● **Your goal**: Using the string "användning" as the key, pull each matching line out of the records below.
----------------------------------------
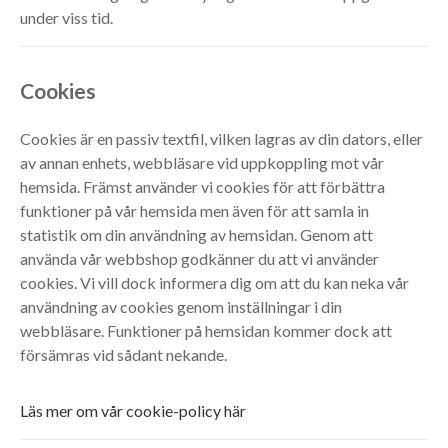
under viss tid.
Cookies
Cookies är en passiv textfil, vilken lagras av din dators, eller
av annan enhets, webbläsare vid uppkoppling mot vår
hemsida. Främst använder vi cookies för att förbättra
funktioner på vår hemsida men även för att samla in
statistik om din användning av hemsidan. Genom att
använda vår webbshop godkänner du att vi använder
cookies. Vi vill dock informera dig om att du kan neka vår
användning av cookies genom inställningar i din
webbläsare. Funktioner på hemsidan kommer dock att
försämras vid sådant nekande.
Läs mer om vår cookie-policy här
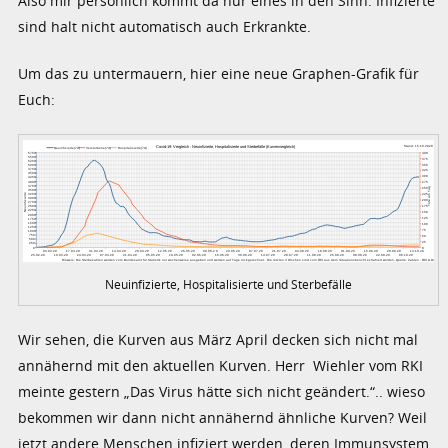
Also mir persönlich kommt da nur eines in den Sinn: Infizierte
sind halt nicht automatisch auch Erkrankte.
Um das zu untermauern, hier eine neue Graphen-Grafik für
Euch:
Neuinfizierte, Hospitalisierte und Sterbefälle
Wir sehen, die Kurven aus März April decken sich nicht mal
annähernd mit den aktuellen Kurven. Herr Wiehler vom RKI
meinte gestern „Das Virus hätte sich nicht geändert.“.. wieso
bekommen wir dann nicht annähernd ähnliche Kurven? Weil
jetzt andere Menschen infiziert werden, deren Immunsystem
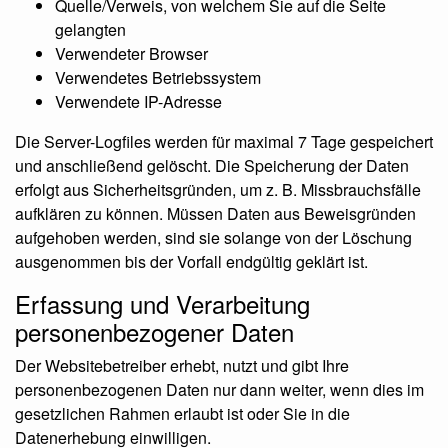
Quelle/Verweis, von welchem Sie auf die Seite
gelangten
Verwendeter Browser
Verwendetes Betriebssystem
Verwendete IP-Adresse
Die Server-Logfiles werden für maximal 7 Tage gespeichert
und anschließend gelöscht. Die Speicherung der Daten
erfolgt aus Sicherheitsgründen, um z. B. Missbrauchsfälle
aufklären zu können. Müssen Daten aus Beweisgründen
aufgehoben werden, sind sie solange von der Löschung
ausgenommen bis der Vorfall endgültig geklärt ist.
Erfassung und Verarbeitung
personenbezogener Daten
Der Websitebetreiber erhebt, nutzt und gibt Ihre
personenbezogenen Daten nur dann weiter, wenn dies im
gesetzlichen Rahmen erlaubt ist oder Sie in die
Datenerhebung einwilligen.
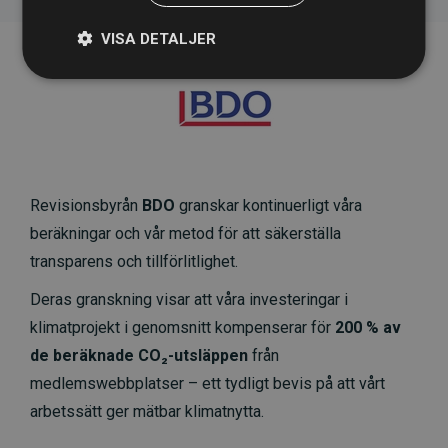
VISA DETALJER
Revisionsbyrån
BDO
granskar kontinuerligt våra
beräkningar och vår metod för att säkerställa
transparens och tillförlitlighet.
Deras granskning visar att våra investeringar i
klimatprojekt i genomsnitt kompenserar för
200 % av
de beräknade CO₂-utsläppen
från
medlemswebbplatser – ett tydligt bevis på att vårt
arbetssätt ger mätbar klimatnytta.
----------------------------------------
● **Answer to this exercise**:
statistik om din användning av hemsidan. Genom att
användning av cookies genom inställningar i din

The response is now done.